Where a line of the records contains the word "midfull", show that line.

◆ **Provided records**
★ ★ ★ ★

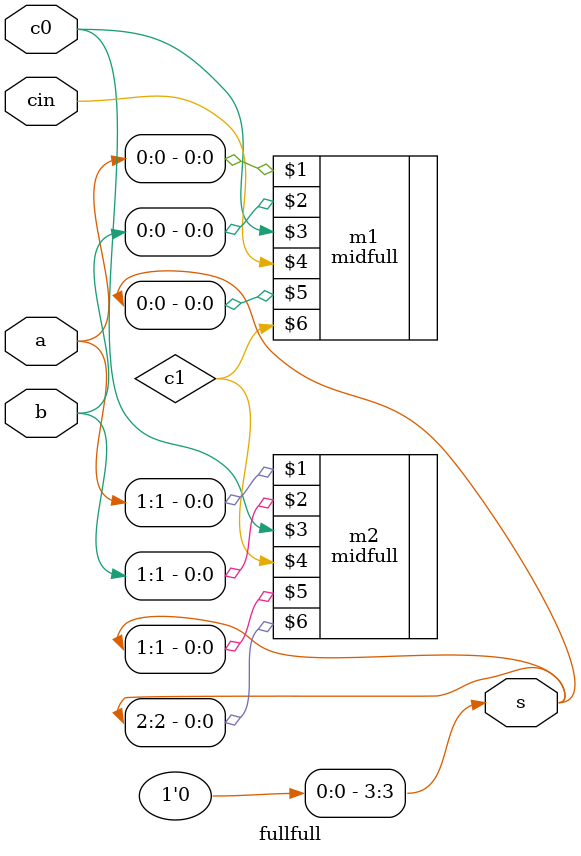
<source format=v>
`timescale 1ns / 1ps

module fullfull(a,b,c0,s,cin);
input [1:0]a;
input [1:0]b;
input c0,cin;
output [3:0]s;
wire c1;
midfull m1(a[0],b[0],c0,cin,s[0],c1);

midfull m2(a[1],b[1],c0,c1,s[1],s[2]);
assign s[3]=0;
endmodule

</source>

★ ★ ★ ★

◆ **Task response**
midfull m1(a[0],b[0],c0,cin,s[0],c1);
midfull m2(a[1],b[1],c0,c1,s[1],s[2]);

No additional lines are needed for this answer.